Work to complete> Each entry below should be echoed exactly, with pictures omitted.

....

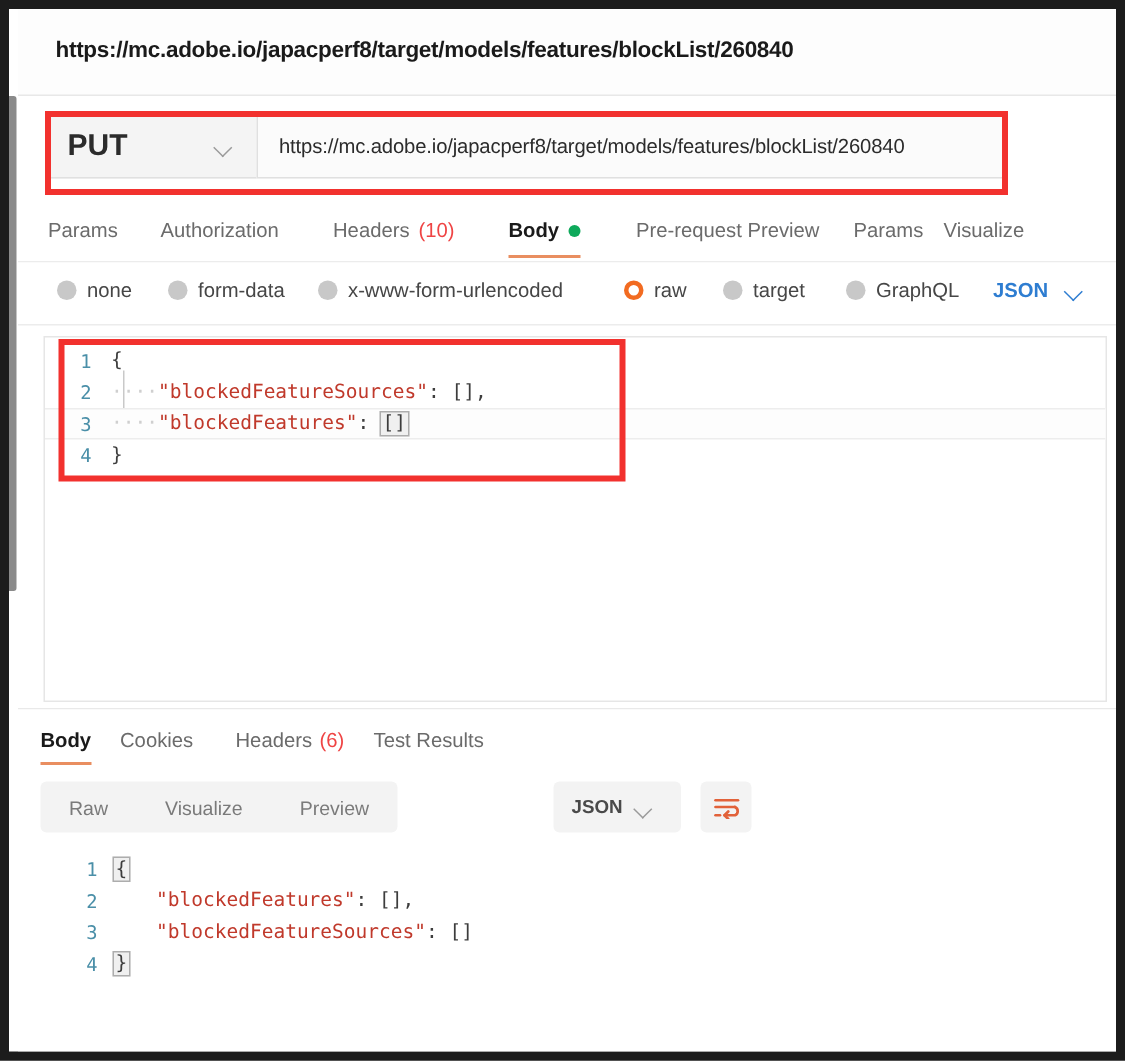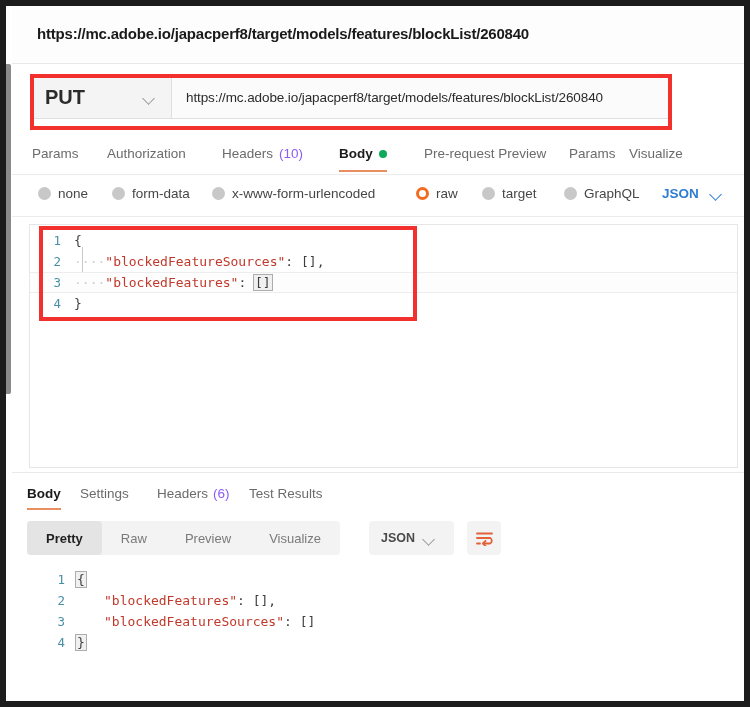"(10)" .hdr-count { color: #8b5cf6 -> #ef4444 }
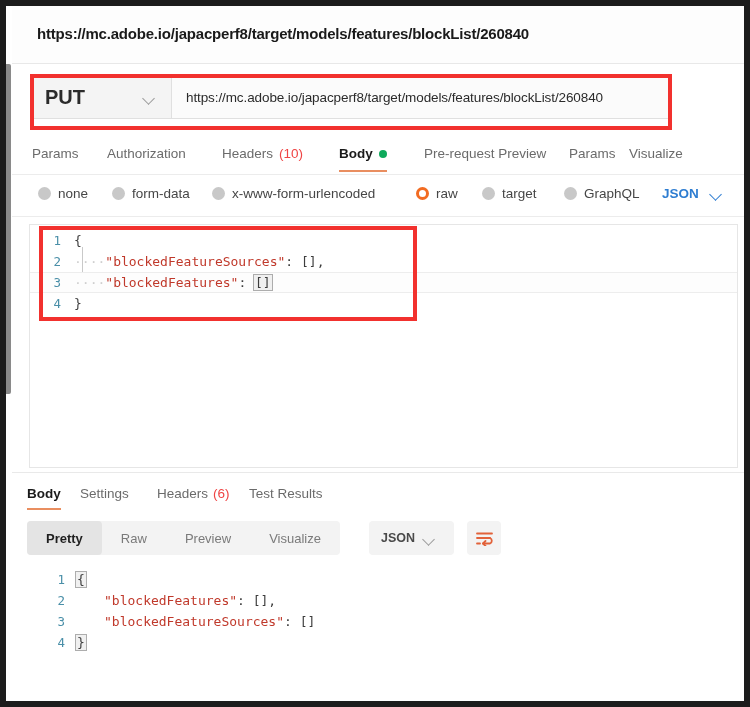"Settings" span { text: Settings -> Cookies }
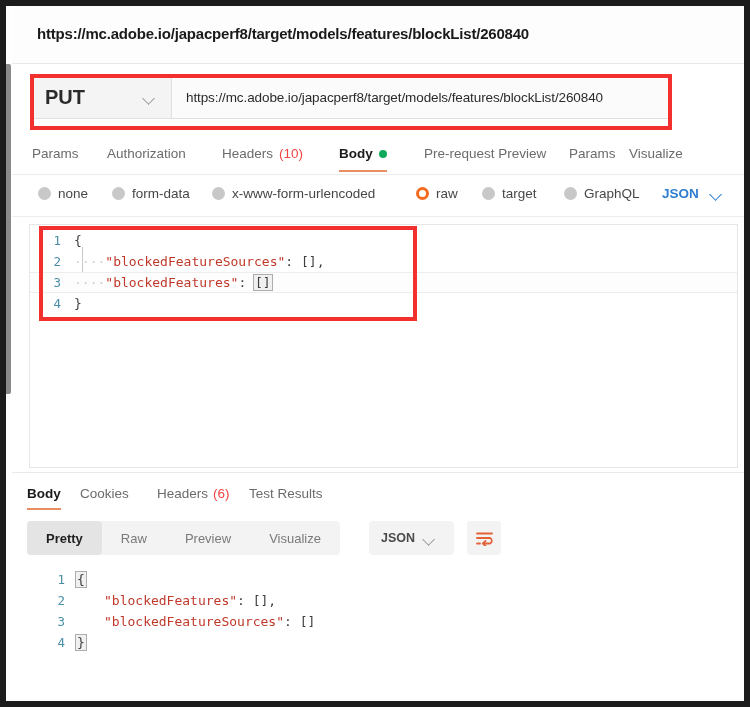"Pretty" div.seg { html: <div> <span>Pretty</span> </div> -> none }
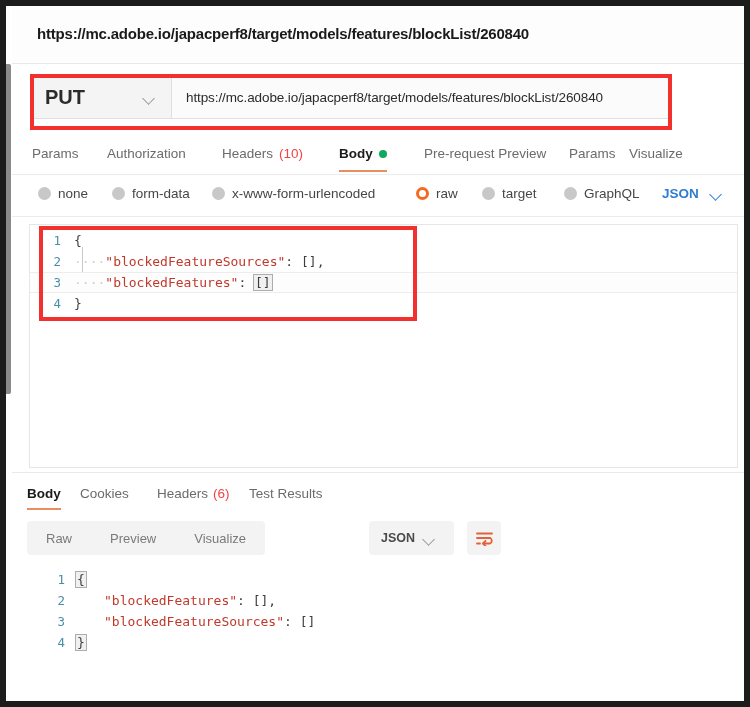"Preview" div.seg { order: before "Visualize" -> after "Visualize" }
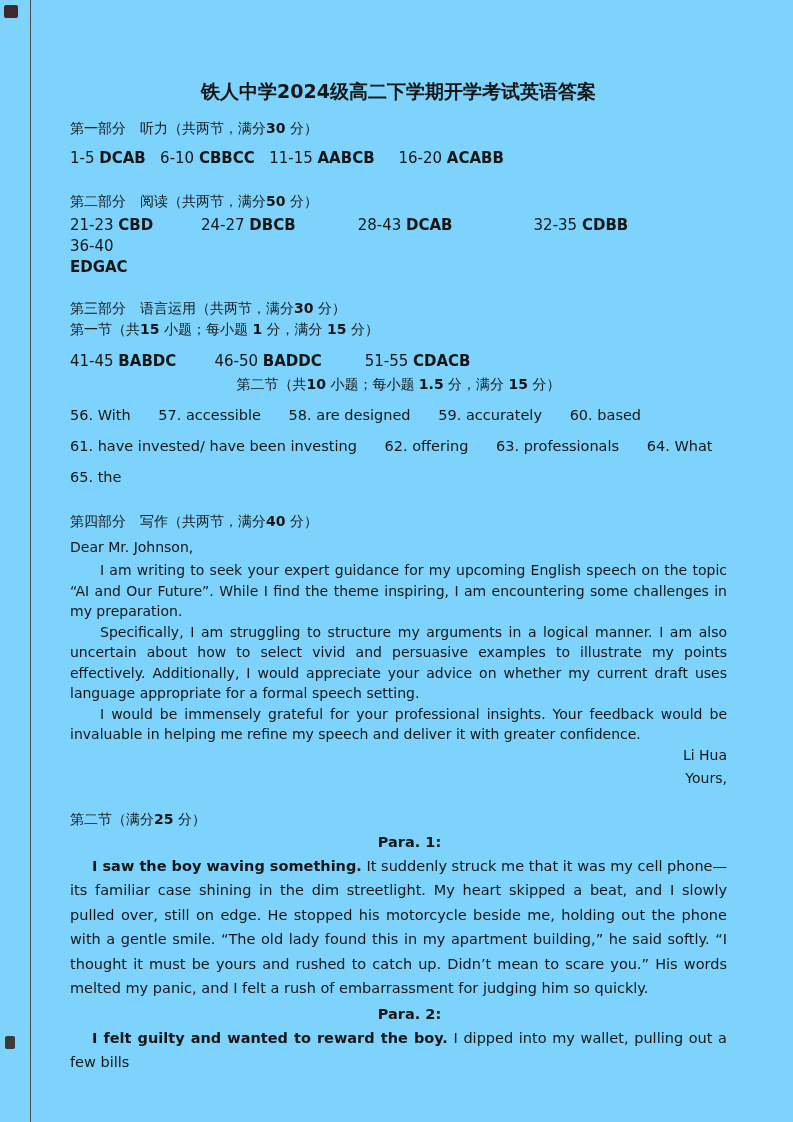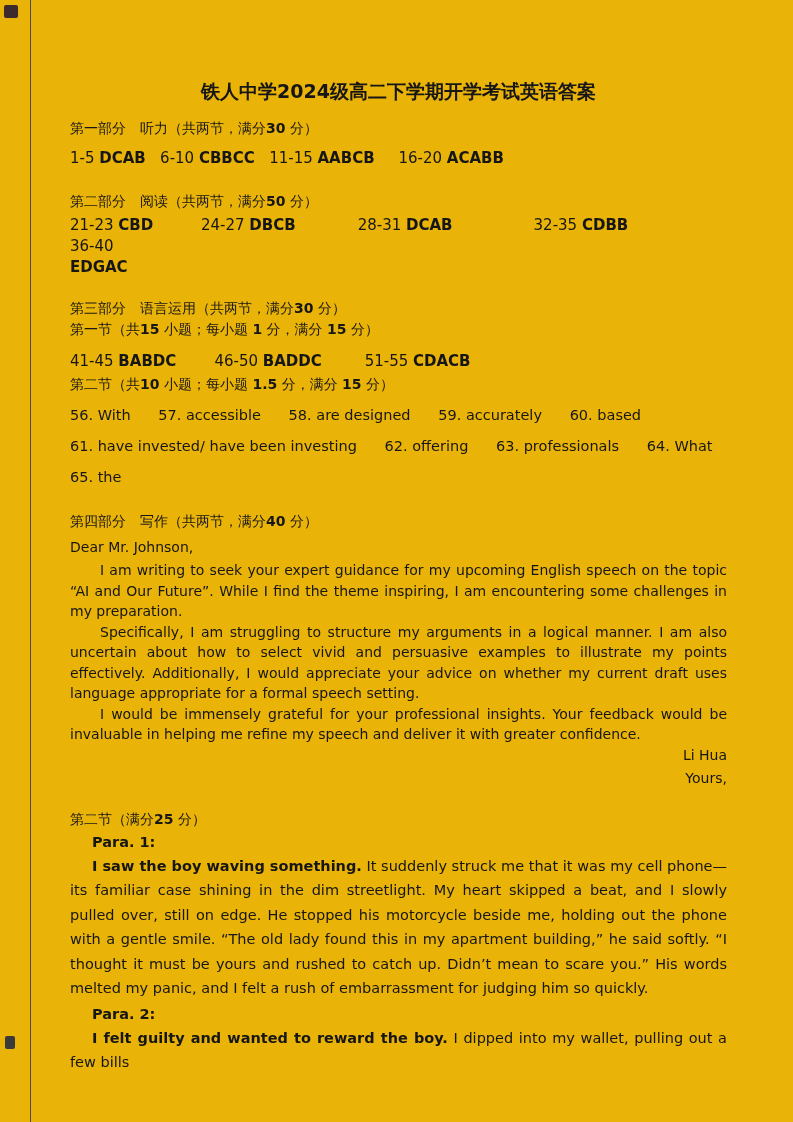"铁人中学2024级高二下学期开学考试英语答案" .page { background: #eab308 -> #7dd3fc }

....

Answer>
"(10)" .hdr-count { color: #8b5cf6 -> #ef4444 }
"Settings" span { text: Settings -> Cookies }
"Pretty" div.seg { html: <div> <span>Pretty</span> </div> -> none }
"Preview" div.seg { order: before "Visualize" -> after "Visualize" }
"铁人中学2024级高二下学期开学考试英语答案" .page { background: #eab308 -> #7dd3fc }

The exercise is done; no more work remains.